→ EXERCISE DETAILS
Print exactly the lines that run from the first line of the material to the line containing "(pcbplotparams", both ends included, and skip the pictures.

→ EXERCISE INPUT
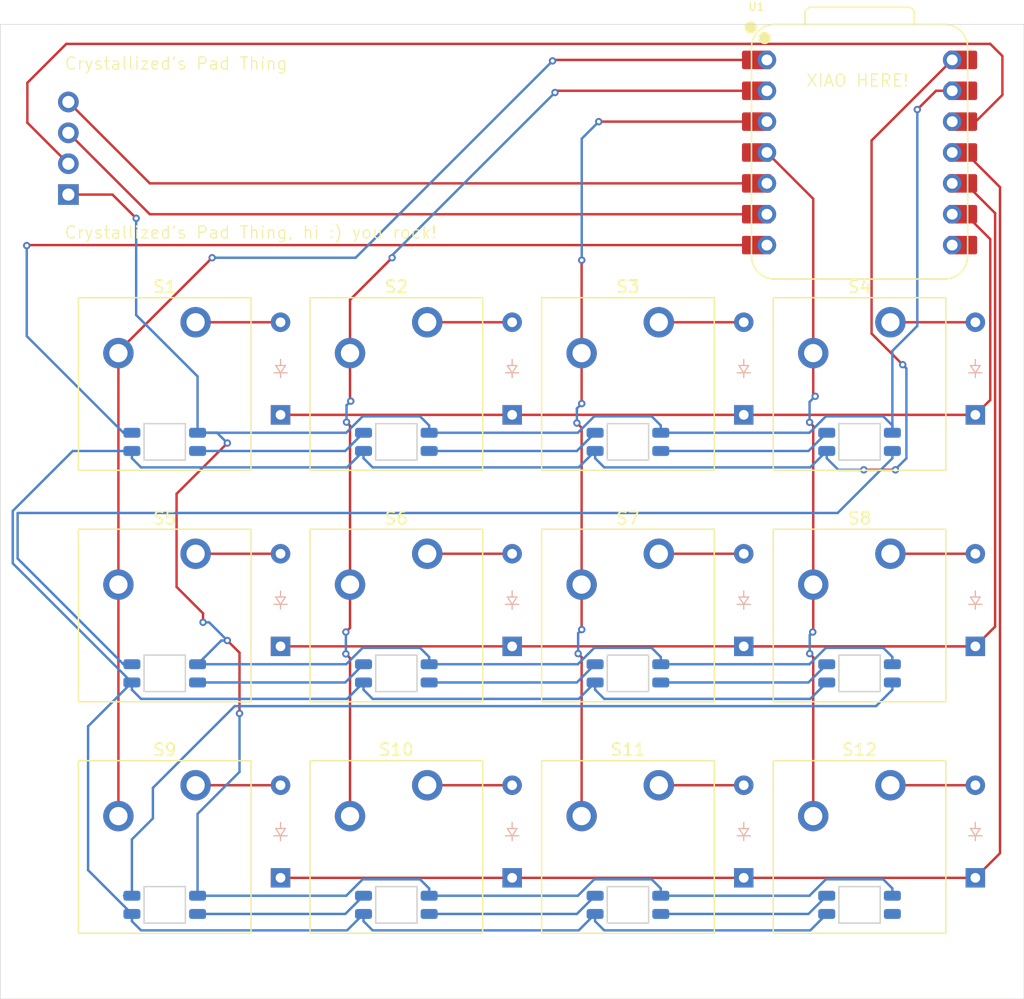
<source format=kicad_pcb>
(kicad_pcb
	(version 20241229)
	(generator "pcbnew")
	(generator_version "9.0")
	(general
		(thickness 1.6)
		(legacy_teardrops no)
	)
	(paper "A4")
	(layers
		(0 "F.Cu" signal)
		(2 "B.Cu" signal)
		(9 "F.Adhes" user "F.Adhesive")
		(11 "B.Adhes" user "B.Adhesive")
		(13 "F.Paste" user)
		(15 "B.Paste" user)
		(5 "F.SilkS" user "F.Silkscreen")
		(7 "B.SilkS" user "B.Silkscreen")
		(1 "F.Mask" user)
		(3 "B.Mask" user)
		(17 "Dwgs.User" user "User.Drawings")
		(19 "Cmts.User" user "User.Comments")
		(21 "Eco1.User" user "User.Eco1")
		(23 "Eco2.User" user "User.Eco2")
		(25 "Edge.Cuts" user)
		(27 "Margin" user)
		(31 "F.CrtYd" user "F.Courtyard")
		(29 "B.CrtYd" user "B.Courtyard")
		(35 "F.Fab" user)
		(33 "B.Fab" user)
		(39 "User.1" user)
		(41 "User.2" user)
		(43 "User.3" user)
		(45 "User.4" user)
	)
	(setup
		(pad_to_mask_clearance 0)
		(allow_soldermask_bridges_in_footprints no)
		(tenting front back)
		(grid_origin 109.5375 28.575)
		(pcbplotparams
			(layerselection 0x00000000_00000000_55555555_5755f5ff)
			(plot_on_all_layers_selection 0x00000000_00000000_00000000_00000000)
			(disableapertmacros no)
			(usegerberextensions no)
			(usegerberattributes yes)
			(usegerberadvancedattributes yes)
			(creategerberjobfile yes)
			(dashed_line_dash_ratio 12.000000)
			(dashed_line_gap_ratio 3.000000)
			(svgprecision 4)
			(plotframeref no)
			(mode 1)
			(useauxorigin no)
			(hpglpennumber 1)
			(hpglpenspeed 20)
			(hpglpendiameter 15.000000)
			(pdf_front_fp_property_popups yes)
			(pdf_back_fp_property_popups yes)
			(pdf_metadata yes)
			(pdf_single_document no)
			(dxfpolygonmode yes)
			(dxfimperialunits yes)
			(dxfusepcbnewfont yes)
			(psnegative no)
			(psa4output no)
			(plot_black_and_white yes)
			(sketchpadsonfab no)
			(plotpadnumbers no)
			(hidednponfab no)
			(sketchdnponfab yes)
			(crossoutdnponfab yes)
			(subtractmaskfromsilk no)
			(outputformat 1)
			(mirror no)
			(drillshape 1)
			(scaleselection 1)
			(outputdirectory "")
		)
	)
	(net 0 "")
	(net 1 "Net-(D1-A)")
	(net 2 "Row 0")
	(net 3 "Net-(D2-A)")
	(net 4 "Net-(D3-A)")
	(net 5 "Net-(D4-A)")
	(net 6 "Row 1")
	(net 7 "Net-(D5-A)")
	(net 8 "Net-(D6-A)")
	(net 9 "Net-(D7-A)")
	(net 10 "Net-(D8-A)")
	(net 11 "Row 2")
	(net 12 "Net-(D9-A)")
	(net 13 "Net-(D10-A)")
	(net 14 "Net-(D11-A)")
	(net 15 "Net-(D12-A)")
	(net 16 "GND")
	(net 17 "LED")
	(net 18 "+5V")
	(net 19 "Net-(D13-DOUT)")
	(net 20 "Net-(D14-DOUT)")
	(net 21 "Net-(D15-DOUT)")
	(net 22 "Net-(D16-DOUT)")
	(net 23 "Net-(D17-DOUT)")
	(net 24 "Net-(D18-DOUT)")
	(net 25 "Net-(D19-DOUT)")
	(net 26 "Net-(D20-DOUT)")
	(net 27 "Net-(D21-DOUT)")
	(net 28 "Net-(D22-DOUT)")
	(net 29 "Net-(D23-DOUT)")
	(net 30 "unconnected-(D24-DOUT-Pad1)")
	(net 31 "+3.3V")
	(net 32 "Net-(J1-SDA)")
	(net 33 "Net-(J1-SCL)")
	(net 34 "Column 0")
	(net 35 "Column 1")
	(net 36 "Column 2")
	(net 37 "Column 3")
	(net 38 "unconnected-(U1-GPIO1{slash}RX-Pad8)")
	(footprint "ScottoKeebs_MX:MX_PCB_1.00u" (layer "F.Cu") (at 142.6875 80.9625))
	(footprint "ScottoKeebs_MX:MX_PCB_1.00u" (layer "F.Cu") (at 180.7875 100.0125))
	(footprint "ScottoKeebs_MX:MX_PCB_1.00u" (layer "F.Cu") (at 180.7875 119.0625))
	(footprint "OPL:XIAO-RP2040-DIP" (layer "F.Cu") (at 180.7875 61.9125))
	(footprint "ScottoKeebs_MX:MX_PCB_1.00u" (layer "F.Cu") (at 161.7375 119.0625))
	(footprint "ScottoKeebs_MX:MX_PCB_1.00u" (layer "F.Cu") (at 123.6375 119.0625))
	(footprint "ScottoKeebs_MX:MX_PCB_1.00u" (layer "F.Cu") (at 142.6875 100.0125))
	(footprint "ScottoKeebs_MX:MX_PCB_1.00u" (layer "F.Cu") (at 123.6375 80.9625))
	(footprint "ScottoKeebs_MX:MX_PCB_1.00u" (layer "F.Cu") (at 161.7375 100.0125))
	(footprint "ScottoKeebs_Components:OLED_128x32" (layer "F.Cu") (at 114.1125 55.575))
	(footprint "ScottoKeebs_MX:MX_PCB_1.00u" (layer "F.Cu") (at 180.7875 80.9625))
	(footprint "ScottoKeebs_MX:MX_PCB_1.00u" (layer "F.Cu") (at 142.6875 119.0625))
	(footprint "ScottoKeebs_MX:MX_PCB_1.00u" (layer "F.Cu") (at 123.6375 100.0125))
	(footprint "ScottoKeebs_MX:MX_PCB_1.00u" (layer "F.Cu") (at 161.7375 80.9625))
	(footprint "ScottoKeebs_Components:Diode_DO-35" (layer "B.Cu") (at 190.3125 121.6025 90))
	(footprint "ScottoKeebs_Components:Diode_DO-35" (layer "B.Cu") (at 152.2125 121.6025 90))
	(footprint "ScottoKeebs_Components:Diode_DO-35" (layer "B.Cu") (at 190.3125 83.5025 90))
	(footprint "ScottoKeebs_Components:LED_SK6812MINI" (layer "B.Cu") (at 142.6875 85.725))
	(footprint "ScottoKeebs_Components:Diode_DO-35" (layer "B.Cu") (at 152.2125 102.5525 90))
	(footprint "ScottoKeebs_Components:Diode_DO-35" (layer "B.Cu") (at 171.2625 102.5525 90))
	(footprint "ScottoKeebs_Components:Diode_DO-35" (layer "B.Cu") (at 171.2625 83.5025 90))
	(footprint "ScottoKeebs_Components:LED_SK6812MINI" (layer "B.Cu") (at 142.6875 123.825))
	(footprint "ScottoKeebs_Components:LED_SK6812MINI" (layer "B.Cu") (at 161.7375 104.775))
	(footprint "ScottoKeebs_Components:LED_SK6812MINI" (layer "B.Cu") (at 161.7375 85.725))
	(footprint "ScottoKeebs_Components:LED_SK6812MINI" (layer "B.Cu") (at 161.7375 123.825))
	(footprint "ScottoKeebs_Components:LED_SK6812MINI" (layer "B.Cu") (at 142.6875 104.775))
	(footprint "ScottoKeebs_Components:Diode_DO-35" (layer "B.Cu") (at 171.2625 121.6025 90))
	(footprint "ScottoKeebs_Components:Diode_DO-35" (layer "B.Cu") (at 152.2125 83.5025 90))
	(footprint "ScottoKeebs_Components:Diode_DO-35" (layer "B.Cu") (at 133.1625 121.6025 90))
	(footprint "ScottoKeebs_Components:Diode_DO-35" (layer "B.Cu") (at 190.3125 102.5525 90))
	(footprint "ScottoKeebs_Components:LED_SK6812MINI" (layer "B.Cu") (at 180.7875 85.725))
	(footprint "ScottoKeebs_Components:LED_SK6812MINI" (layer "B.Cu") (at 123.6375 85.725))
	(footprint "ScottoKeebs_Components:LED_SK6812MINI" (layer "B.Cu") (at 180.7875 123.825))
	(footprint "ScottoKeebs_Components:LED_SK6812MINI" (layer "B.Cu") (at 180.7875 104.775))
	(footprint "ScottoKeebs_Components:LED_SK6812MINI" (layer "B.Cu") (at 123.6375 104.775))
	(footprint "ScottoKeebs_Components:Diode_DO-35"
		(layer "B.Cu")
		(uuid "d8d6bfb0-047a-4f8c-9fee-514bf60865fe")
		(at 133.1625 83.5025 90)
		(descr "Diode, DO-35_SOD27 series, Axial, Horizontal, pin pitch=7.62mm, , length*diameter=4*2mm^2, , http://www.diodes.com/_files/packages/DO-35.pdf")
		(tags "Diode DO-35_SOD27 series Axial Horizontal pin pitch 7.62mm  length 4mm diameter 2mm")
		(property "Reference" "D1"
			(at 3.81 2.12 90)
			(layer "B.SilkS")
			(hide yes)
			(uuid "e4e5d22e-4cc2-4cfa-b71f-29130e819011")
			(effects
				(font
					(size 1 1)
					(thickness 0.15)
				)
				(justify mirror)
			)
		)
		(property "Value" "Diode"
			(at 3.81 -2.12 90)
			(layer "B.Fab")
			(hide yes)
			(uuid "7c6a12bd-0098-4366-9f67-6d22871ea4d9")
			(effects
				(font
					(size 1 1)
					(thickness 0.15)
				)
				(justify mirror)
			)
		)
		(property "Datasheet" ""
			(at 0 0 270)
			(unlocked yes)

... [59831 chars truncated]
</source>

→ TASK ANSWER
<source format=kicad_pcb>
(kicad_pcb
	(version 20241229)
	(generator "pcbnew")
	(generator_version "9.0")
	(general
		(thickness 1.6)
		(legacy_teardrops no)
	)
	(paper "A4")
	(layers
		(0 "F.Cu" signal)
		(2 "B.Cu" signal)
		(9 "F.Adhes" user "F.Adhesive")
		(11 "B.Adhes" user "B.Adhesive")
		(13 "F.Paste" user)
		(15 "B.Paste" user)
		(5 "F.SilkS" user "F.Silkscreen")
		(7 "B.SilkS" user "B.Silkscreen")
		(1 "F.Mask" user)
		(3 "B.Mask" user)
		(17 "Dwgs.User" user "User.Drawings")
		(19 "Cmts.User" user "User.Comments")
		(21 "Eco1.User" user "User.Eco1")
		(23 "Eco2.User" user "User.Eco2")
		(25 "Edge.Cuts" user)
		(27 "Margin" user)
		(31 "F.CrtYd" user "F.Courtyard")
		(29 "B.CrtYd" user "B.Courtyard")
		(35 "F.Fab" user)
		(33 "B.Fab" user)
		(39 "User.1" user)
		(41 "User.2" user)
		(43 "User.3" user)
		(45 "User.4" user)
	)
	(setup
		(pad_to_mask_clearance 0)
		(allow_soldermask_bridges_in_footprints no)
		(tenting front back)
		(grid_origin 109.5375 28.575)
		(pcbplotparams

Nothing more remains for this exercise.